Ryann Neushul

Personal information
- Full name: Ryann Catherine Neushul
- Nationality: American
- Born: December 30, 1999 (age 26) Isla Vista, California, U.S.
- Height: 1.71 m (5 ft 7 in)

Sport
- Country: United States
- Sport: Water polo

Medal record
Women's water polo
Representing the United States
World Championships
| Gold medal – first place | 2019 Gwangju | Team |
| Gold medal – first place | 2022 Budapest | Team |
| Gold medal – first place | 2024 Doha | Team |
World Cup
| Gold medal – first place | 2026 Sydney |  |
Pan American Games
| Gold medal – first place | 2023 Santiago | Team |

= Ryann Neushul =

American water polo player (born 1999)

Ryann Catherine Neushul (/ˈnuːʃəl/ NOO-shəl; born December 30, 1999) is an American water polo player who played for Stanford University and the US Olympic team.
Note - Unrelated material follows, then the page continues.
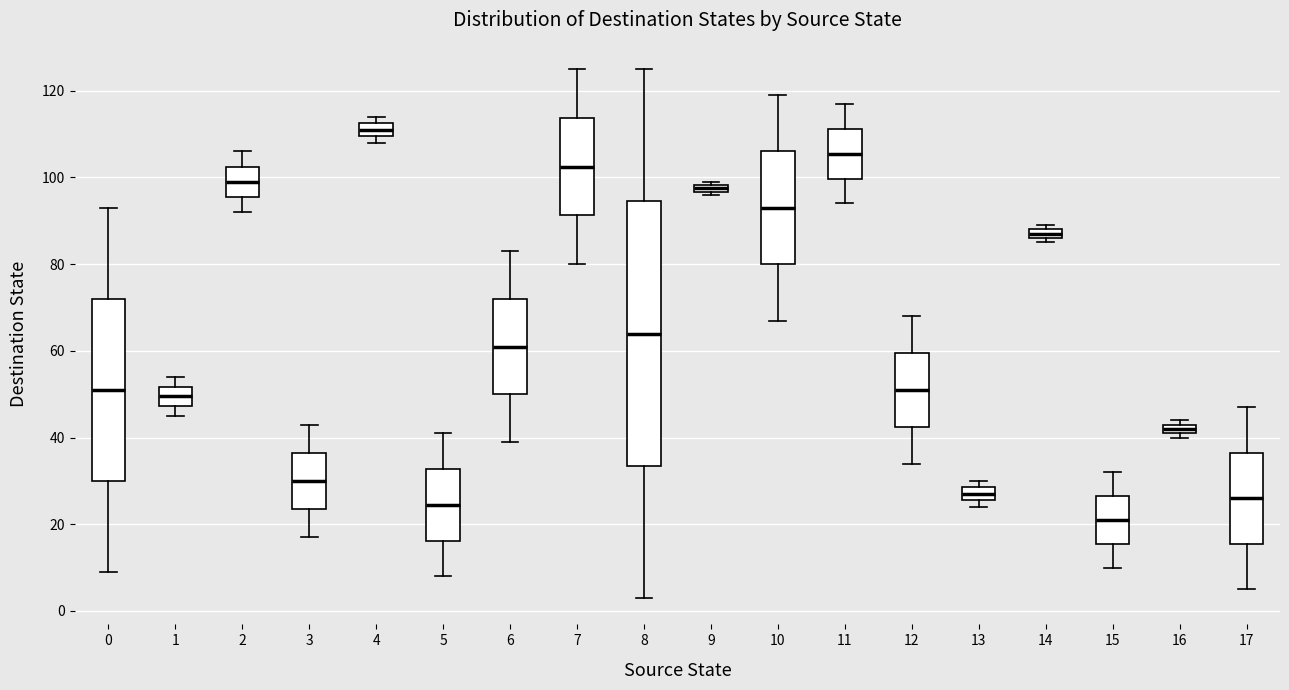

Which box's median line is the lowest?

15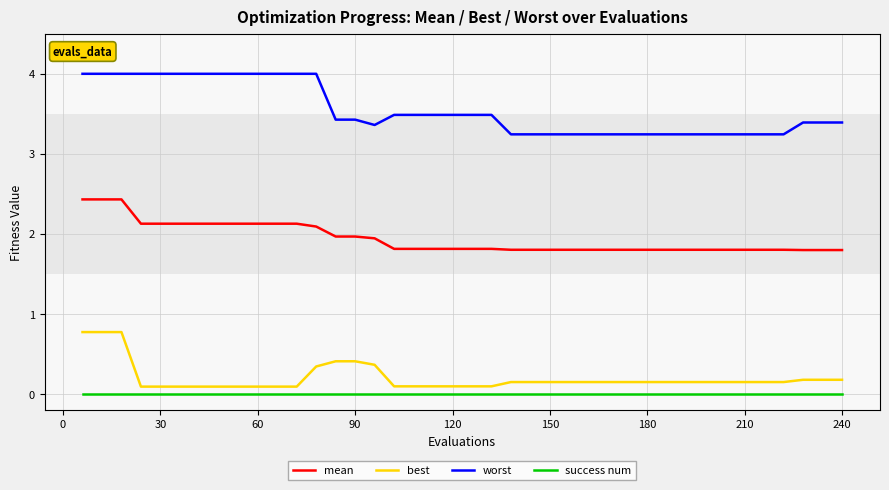

Which series has the largest total across all categories?

worst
On June 7, 2025, she was awarded the Peter J. Cutino Award as best women's college water polo player of the year in 2025.

==Early life and water polo career==
Ryann Neushul grew up in Isla Vista, California with her parents Peter and Cathy and two older sisters Kiley and Jamie. All three sisters played water polo growing up. Their mother, Cathy Neushul, who coached all three sisters throughout their club careers, is now the technical director for Santa Barbara 805. Neushul played for Santa Barbara Aquatics from 2007–2018, helping her team to numerous Club Championships titles. Each of Neushul's older sisters played water polo at Stanford University, winning 3 NCAA championships, and each won an Olympic gold medal.

After graduating from Dos Pueblos High School in 2018, Neushul attended Stanford University. She is the only player in Stanford women’s water polo history to have won four NCAA titles, having played on championship-winning teams in 2019, 2022, 2023, and 2025. In the intervening years, she trained with the US national team. She played in the 2024 Paris Olympics for the US team, which finished fourth.